Bei den Landesmedienanstalten stoßen die Verschlüsselungspläne bereits auf Kritik: Ein großes Augenmerk wollen die Medienwächter auf die technische und unternehmerische Zugangsoffenheit der ASTRA-Plattform zu legen. Diese sei laut einer Mitteilung der "Arbeitsgemeinschaft der Landesmedienanstalten" nur dann gegeben, "wenn bei den Empfangsgeräten ein offener Standard herrscht, damit auch andere Vermarktungsplattformen Zugang zu den Satellitenhaushalten haben" Außerdem wird auch überlegt, die Privatsender selbst in die Pflicht zu nehmen: "Wenn auch noch auf dem digitalen terrestrischen Weg eine Mautstelle errichtet werden soll, dann drängt sich“, so der stellvertretende DLM-Vorsitzende Dr. Victor Henle, „die Überlegung auf, für bestimmte reichweitenstarke Programme eine Must-free-Offer-Regelung einzuführen“.
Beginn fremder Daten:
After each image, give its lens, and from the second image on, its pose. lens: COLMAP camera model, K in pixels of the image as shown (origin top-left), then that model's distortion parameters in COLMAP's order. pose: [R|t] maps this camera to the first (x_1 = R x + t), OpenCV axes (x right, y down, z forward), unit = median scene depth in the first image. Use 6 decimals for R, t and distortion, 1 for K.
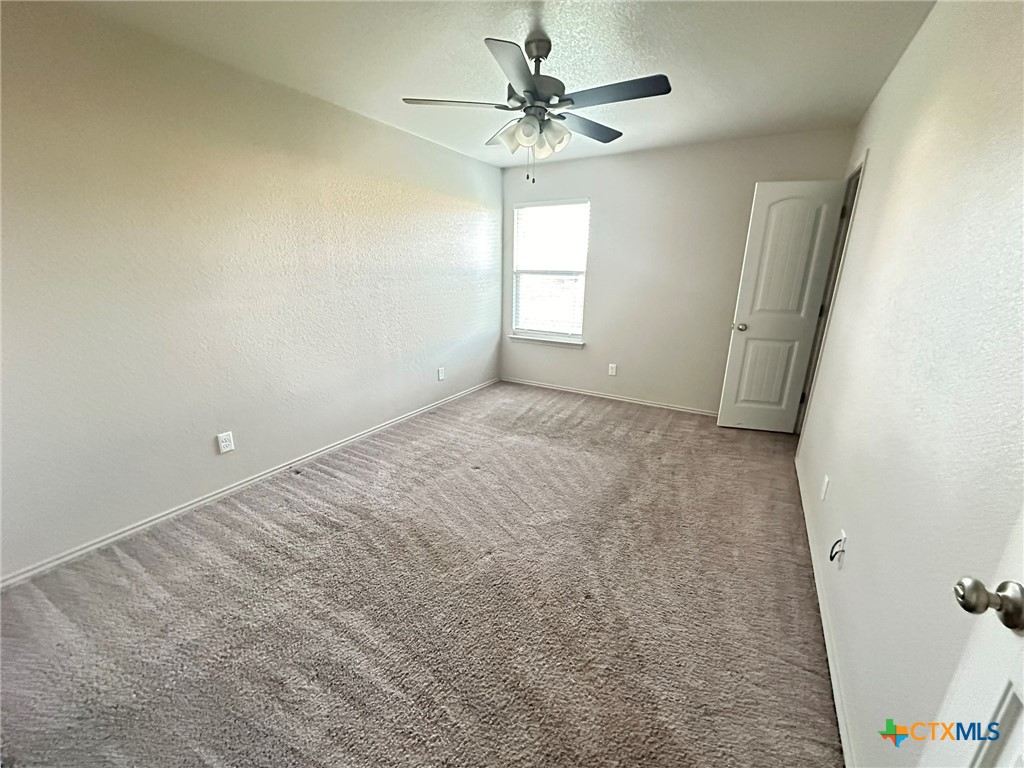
lens RADIAL K [[406.6, 0, 513.5], [0, 406.6, 386.2], [0, 0, 1]] dist [-0.007270, 0.000123]
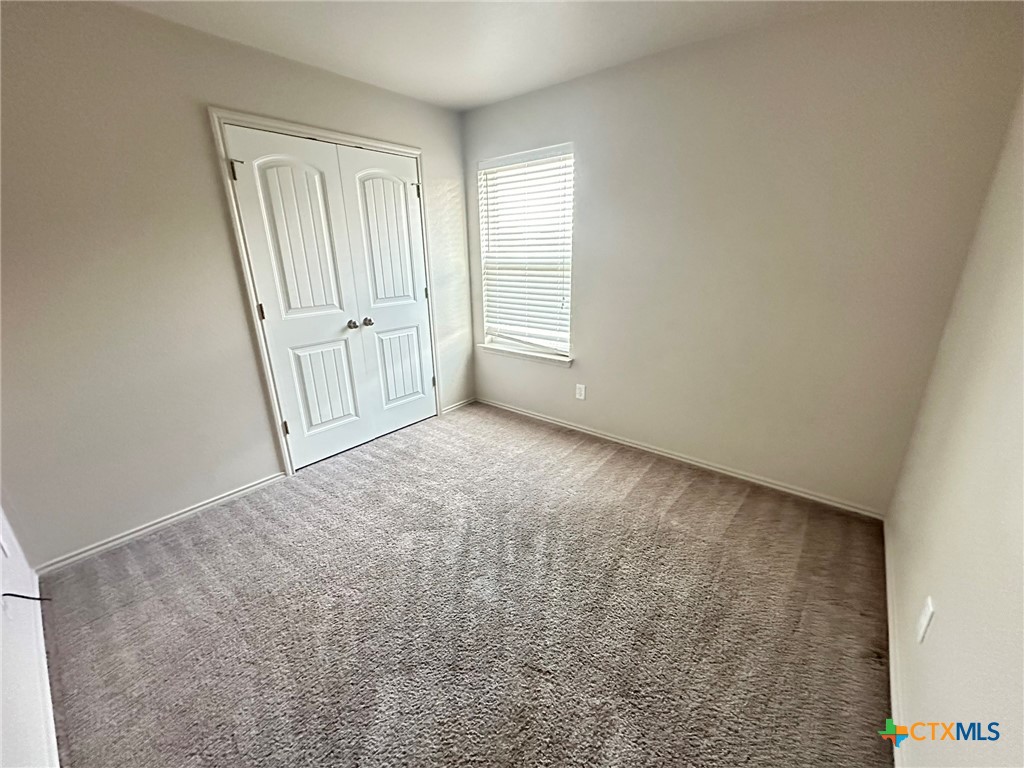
lens RADIAL K [[406.6, 0, 511.2], [0, 406.6, 382.1], [0, 0, 1]] dist [-0.007270, 0.000123]
pose [[0.989292, 0.015101, -0.145167, 0.160543], [-0.011233, 0.999561, 0.027423, -0.074580], [0.145517, -0.025498, 0.989027, 0.217347]]
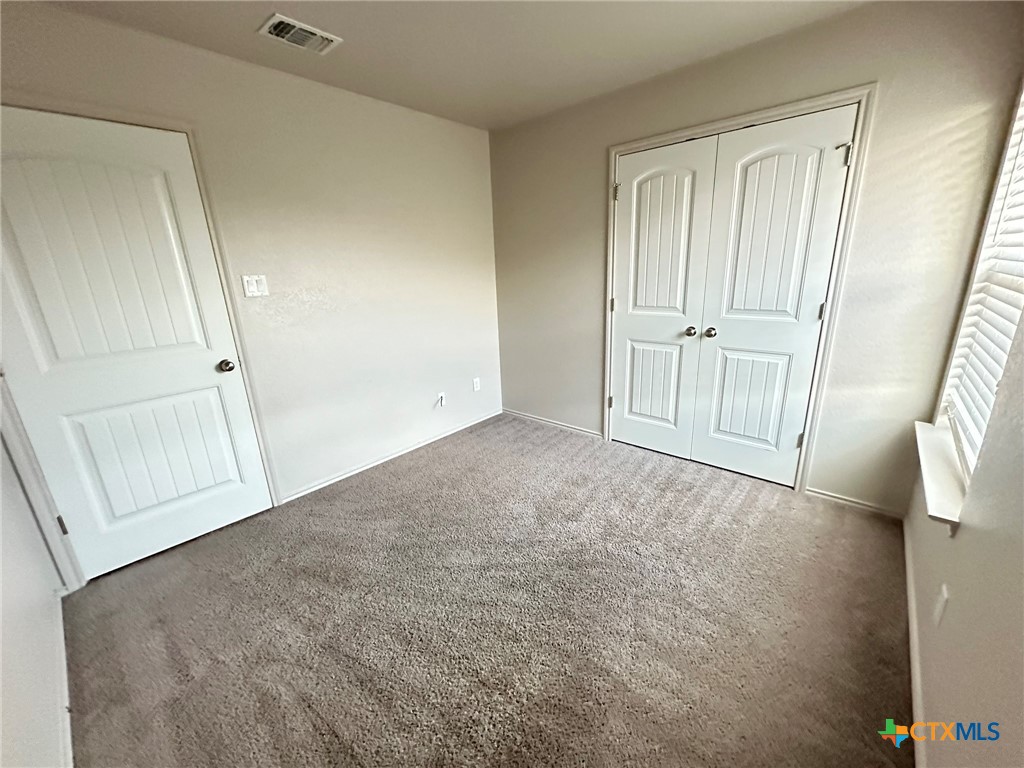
lens RADIAL K [[406.6, 0, 512.4], [0, 406.6, 381.9], [0, 0, 1]] dist [-0.007270, 0.000123]
pose [[-0.166853, 0.268689, -0.948666, 0.432766], [-0.239397, 0.922322, 0.303333, -0.189267], [0.956478, 0.277720, -0.089569, 0.619254]]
Ob sich die Privatsender mit ihren Verschlüsselungsplänen durchsetzen, wird davon abhängig sein, ob die TV-Zuschauer bereit sind, zukünftig für Programme von RTL & MTV wie "Gute Zeiten, Schlechte Zeiten" oder "Jackass" zu zahlen. MTV konnte sich bereits in den Neunziger Jahren mit der Verschlüsselung in Deutschland nicht durchsetzen und sorgte durch die Verschlüsselung dafür, dass der Konkurrenzsender VIVA Marktanteile gewinnen konnte. Und sinkende Reichweiten, von denen eventuell sogar kleinere Sender profitieren können, sorgen in der Konsequenz auch für sinkende Werbeeinnahmen. Der Zuschauer hat es also indirekt selbst in der Hand, wie die TV-Landschaft von Morgen aussehen wird.